Ironically, after a decade in which public sector reform has been top of the agenda, it’s now beginning to look as if the acid test of performance will be how well public service providers respond to the recession. The increase in demand for services, often from new groups of service-users, is providing opportunity aplenty for innovation and good practice. But it also raises the spectre of budget cuts and service failure.

One area already in trouble is the government’s plans to get people back to work. The push for efficiency savings led to the axing of 18,000 job centre staff between 2004 and 2007 and the closure of around 500 jobcentres and benefit offices. This month, the Public and Commercial Services union, which represents Jobcentre Plus staff, warned that the system was creaking under the strain of rising unemployment.

The Department for Work and Pensions concedes that demand has risen exponentially. ‘Jobcentre Plus’s original plans, before the downturn, assumed about 45,000 Jobseeker’s Allowance claims a week, based on previous experience,’ says a spokeswoman. ‘But now 80,000 claims a week is quite usual and we have seen peaks of 100,000. Our contact centres took around 170,000 phone calls a week during January, 48% higher than the same time last year.’

The government is now rapidly backtracking and is giving the DWP an extra £1.3bn to help it cope over the next two years. The department has recruited 2,500 more staff since November, and is currently recruiting 6,000 more.

And on the day the latest unemployment figures hit 1.97 million, employment minister Tony McNulty made the mistake – during an appearance on the BBC Newsnight programme – of trying to reassure an angry audience in Birmingham that the service would help match jobs to their skills. Several people, including a woman recently made redundant from Woolworths, told him in no uncertain terms that Jobcentre Plus had done nothing to help them.

Cabinet secretary Sir Gus O’Donnell recently tried to spin the problem, citing staff’s handling of the dramatic rise in benefit claims as evidence of the public sector’s capability. ‘What other organisation, public or private, could cope so well with so substantial an increase in its workload over a period of just a few months?’ he told the Royal Society of Arts on February 18.

It has also emerged that the government needs to renegotiate contracts for private sector providers under the Flexible New Deal programmes. These are intended to find jobs for people who have been unemployed for years but, with fewer jobs than when the deals were struck last year, they face an uphill task. Meanwhile, the architect of the scheme, former government adviser David Freud, has defected to the Conservatives.

In local government, there is no shortage of ideas, with some councils coming up with recession-busting initiatives.
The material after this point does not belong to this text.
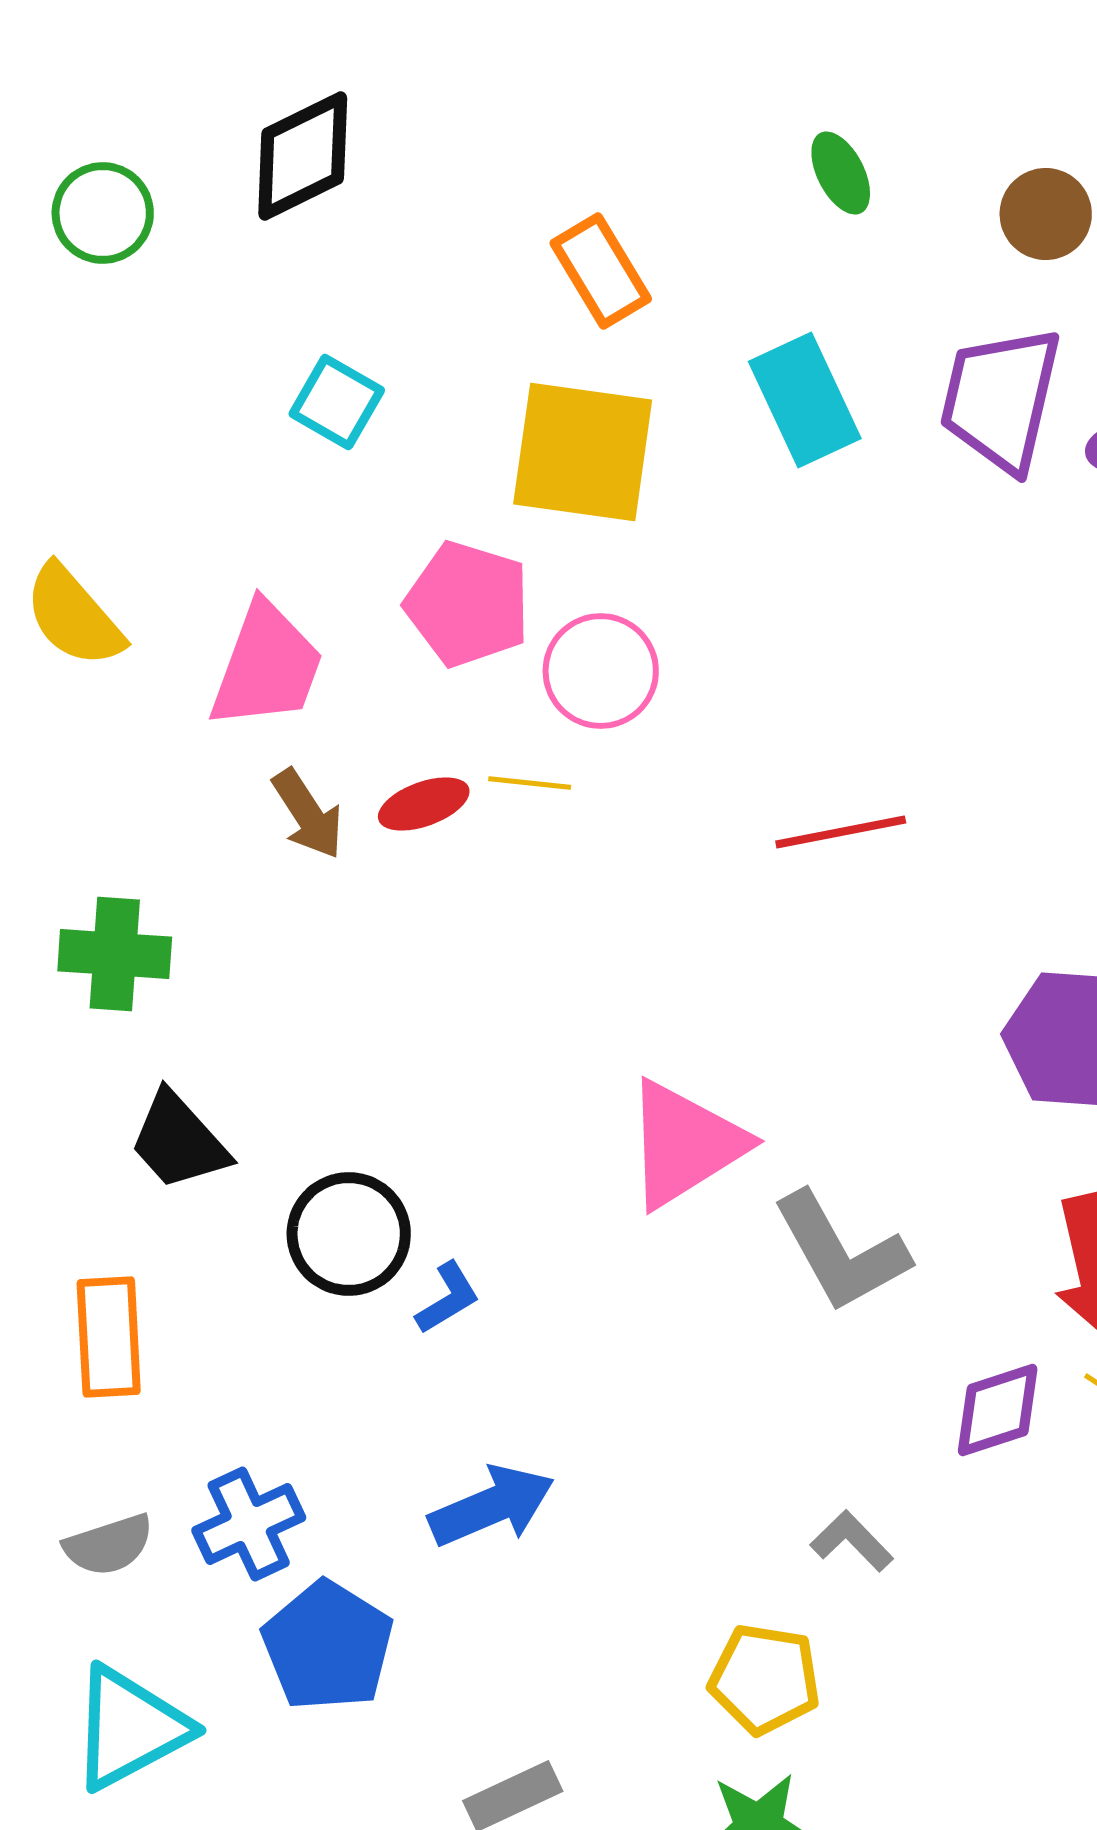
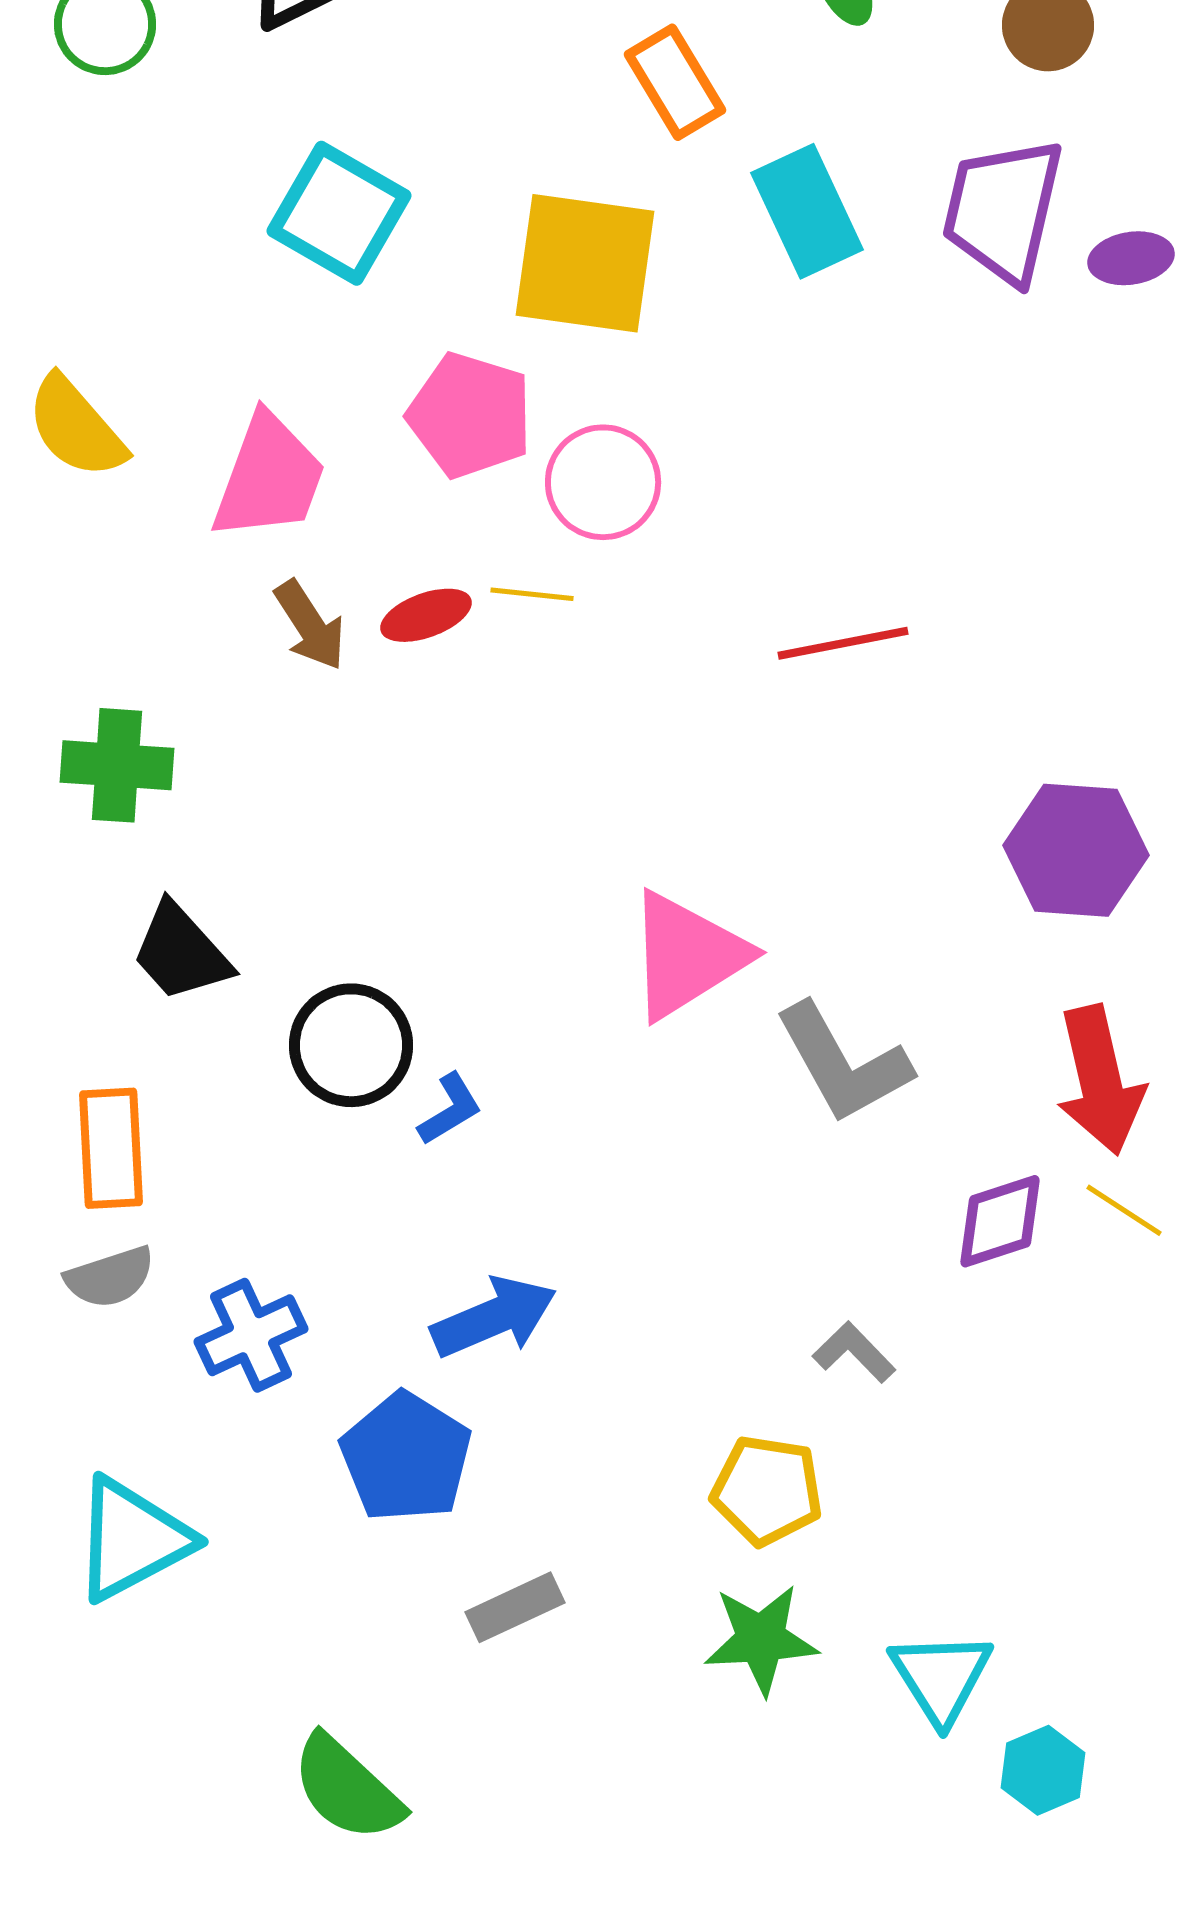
orange rectangle: (601, 271) -> (675, 82), moved
cyan square: (337, 402) -> (339, 213), size x1.5
gray semicircle: (109, 1545) -> (110, 1277), moved
blue pentagon: (328, 1646) -> (406, 1457), moved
Essex County Council proposes to beat the credit famine locally by launching a ‘Bank of Essex’ to offer loans to small and medium-sized businesses, and there are also plans for a council-backed credit union.

But with one in seven councils already planning job cuts, local authorities might struggle to maintain even existing service levels, according to an LGA survey in January.

Norwich has so far avoided major service cuts in this year’s budget, economising by dropping some non-urgent road repairs and verge-cutting. But Marshall warns that, if the recession continues, more serious cuts could be in the offing. ‘If the economic situation doesn’t pick up, we will have some fairly serious decisions to make,’ he says.

Meanwhile, from his position as a frontline service provider, the aptly named Wiseman from Norfolk CAB saw it all coming. ‘We kind of foresaw the bank crisis, because we could see the banks were reporting more and more bad debts,’ he says. ‘You could see this was all going to end in tears.’